Prompt -
How many of the lines below contain the string "body"? Reply with the number alone.
____
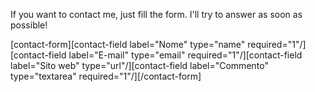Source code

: <html><body><p>If you want to contact me, just fill the form.
I'll try to answer as soon as possible!

[contact-form][contact-field label="Nome" type="name" required="1"/][contact-field label="E-mail" type="email" required="1"/][contact-field label="Sito web" type="url"/][contact-field label="Commento" type="textarea" required="1"/][/contact-form]</p></body></html>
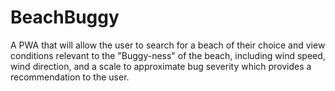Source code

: # BeachBuggy
A PWA that will allow the user to search for a beach of their choice and view conditions relevant to the "Buggy-ness" of the beach, including wind speed, wind direction, and a scale to approximate bug severity which provides a recommendation to the user.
____
Solution to the problem -
2